Gingerly, I took the pick from Park. He stared me straight in the eye for a sign. I looked away. He thinks I did it. Well perhaps in a way he’s right, we all have. I took the pick and began to attack the ground. At my first swing the pick ricocheted with more force than I had put into the down stroke.
With the surface layer finally broken, I took a break. The greyness of the sky was getting lighter but there would be no sun today. The snow continued to fall and the lump on the toboggan was getting larger.
“Did you notify the police?” I asked trying to sound concerned without raising suspicion.
“What police?” he growled. “They would tell me to take him to the Vet or the Humane Society. Not letting some strangers cut him for experiments.” I nodded in agreement then walked carefully to the toboggan and retrieved the shovel. I made sure not to touch the snow laden blanket.
It took an hour to dig a proper hole. Once we thought we had finished but when we laid the blanket into the hole the dog’s legs folded up and stuck too close to the surface. I almost laughed; it reminded me of a scene in a kids’ cartoon.

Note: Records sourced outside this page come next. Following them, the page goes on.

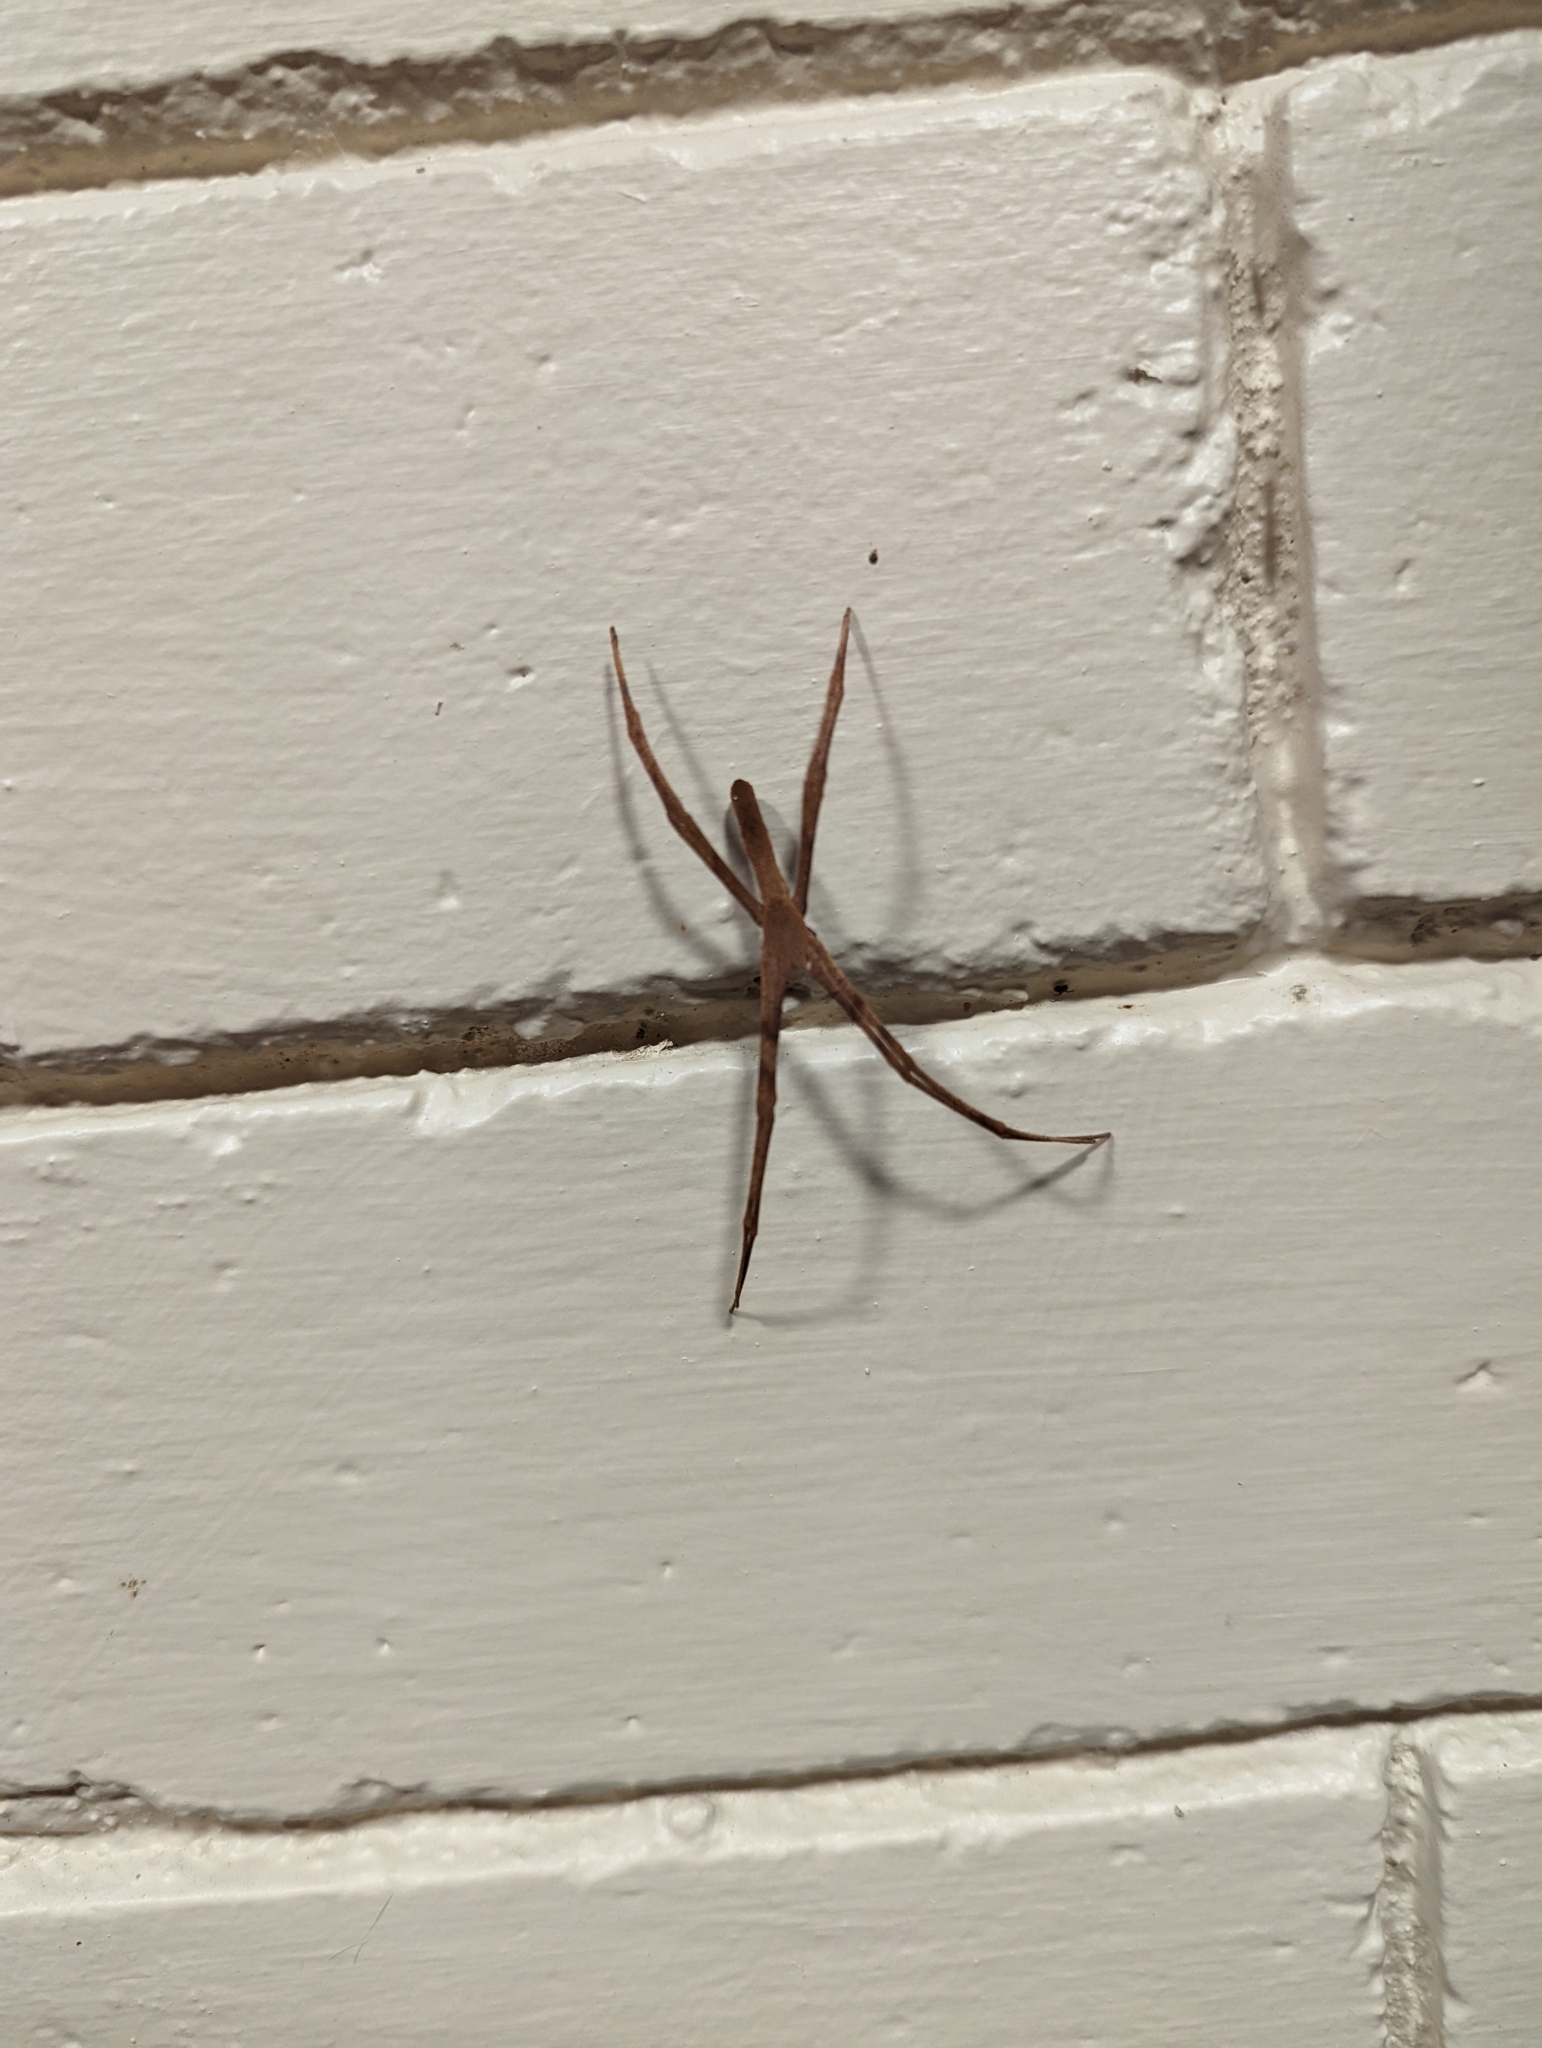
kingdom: Animalia
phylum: Arthropoda
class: Arachnida
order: Araneae
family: Deinopidae
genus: Deinopis
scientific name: Deinopis subrufa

“Coyotes in the ravine,” Park offered to no one in particular. “This time of year they will dig him up.” Retrieving the dog it struck me how ephemeral life could be. A few hours ago he had been alive, providing joy and companionship, and now a frozen carcass. I began to dig wider regretting ever having come to help. My penance for the irresponsibility of my children?
When I paused I could see lights through the snow in my house, sanctuary. Carol was up getting ready for work. At least this was a story I could regale her with at breakfast, if I was ever released from this prison.
Finally, the hole was finished. We lowered the blanket and when the dog rested, Park draped the part he was holding carefully over the dog as though he were afraid he might catch cold.
I waited for a moment before filling in the hole. I expected Park might want to say something. Whatever was said was in silence. Park’s cheeks were raw from the cold and tears. I began to throw the dirt over the dog. After two shovels Park whispered, “Wait.” He took from around his neck the dog whistle and dropped it into the hole. “Won’t need that anymore.”
In a few minutes the hole was filled and Park helped me pull the frozen turf over the hole to make it look as natural as possible. He piled the tools on the toboggan and alone slowly started towards his house, disappearing in the snow like a shadow. I had expected no thanks and received none.
I hesitated. Something was holding me back. For a brief moment I reflected how lucky the dog was no longer needing to answer the whistle of obligation, of trust and honour, of deceit and cowardice, of life.
It began to snow harder. In the snowy half-light of dawn I saw my kitchen door open. Carol peered out. Behind her, over each shoulder, I could see the faces of Richard and Marcia. And for a moment I heard their whistle calling me home.
Gerhard, you do melancholy so well but . . . next time please, something silly and fun, outside your comfort zone?
Superior bleakness.
I really liked this. The writing quality is excellent, and the details related to character and place put me right there. Bleak? I guess, but authentic and deep.